Short problem
Could you copy out the whole listing below line by line, keeping every word, spelling and capital letter unchanged?

Data items:
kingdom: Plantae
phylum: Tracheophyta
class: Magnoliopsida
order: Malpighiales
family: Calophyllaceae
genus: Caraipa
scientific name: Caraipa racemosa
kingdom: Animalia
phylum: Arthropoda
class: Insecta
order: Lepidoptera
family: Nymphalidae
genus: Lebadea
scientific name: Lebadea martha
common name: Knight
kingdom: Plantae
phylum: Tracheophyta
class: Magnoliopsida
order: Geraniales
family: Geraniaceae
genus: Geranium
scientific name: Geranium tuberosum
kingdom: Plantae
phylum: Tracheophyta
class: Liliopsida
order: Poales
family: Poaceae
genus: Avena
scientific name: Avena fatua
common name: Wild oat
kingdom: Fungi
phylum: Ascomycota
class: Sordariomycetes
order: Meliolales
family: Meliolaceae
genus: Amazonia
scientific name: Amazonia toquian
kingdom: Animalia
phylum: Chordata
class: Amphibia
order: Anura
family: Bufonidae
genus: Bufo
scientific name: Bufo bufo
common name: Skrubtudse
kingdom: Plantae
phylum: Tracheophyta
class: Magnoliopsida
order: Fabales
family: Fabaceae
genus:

Correct response
kingdom: Plantae
phylum: Tracheophyta
class: Magnoliopsida
order: Malpighiales
family: Calophyllaceae
genus: Caraipa
scientific name: Caraipa racemosa
kingdom: Animalia
phylum: Arthropoda
class: Insecta
order: Lepidoptera
family: Nymphalidae
genus: Lebadea
scientific name: Lebadea martha
common name: Knight
kingdom: Plantae
phylum: Tracheophyta
class: Magnoliopsida
order: Geraniales
family: Geraniaceae
genus: Geranium
scientific name: Geranium tuberosum
kingdom: Plantae
phylum: Tracheophyta
class: Liliopsida
order: Poales
family: Poaceae
genus: Avena
scientific name: Avena fatua
common name: Wild oat
kingdom: Fungi
phylum: Ascomycota
class: Sordariomycetes
order: Meliolales
family: Meliolaceae
genus: Amazonia
scientific name: Amazonia toquian
kingdom: Animalia
phylum: Chordata
class: Amphibia
order: Anura
family: Bufonidae
genus: Bufo
scientific name: Bufo bufo
common name: Skrubtudse
kingdom: Plantae
phylum: Tracheophyta
class: Magnoliopsida
order: Fabales
family: Fabaceae
genus:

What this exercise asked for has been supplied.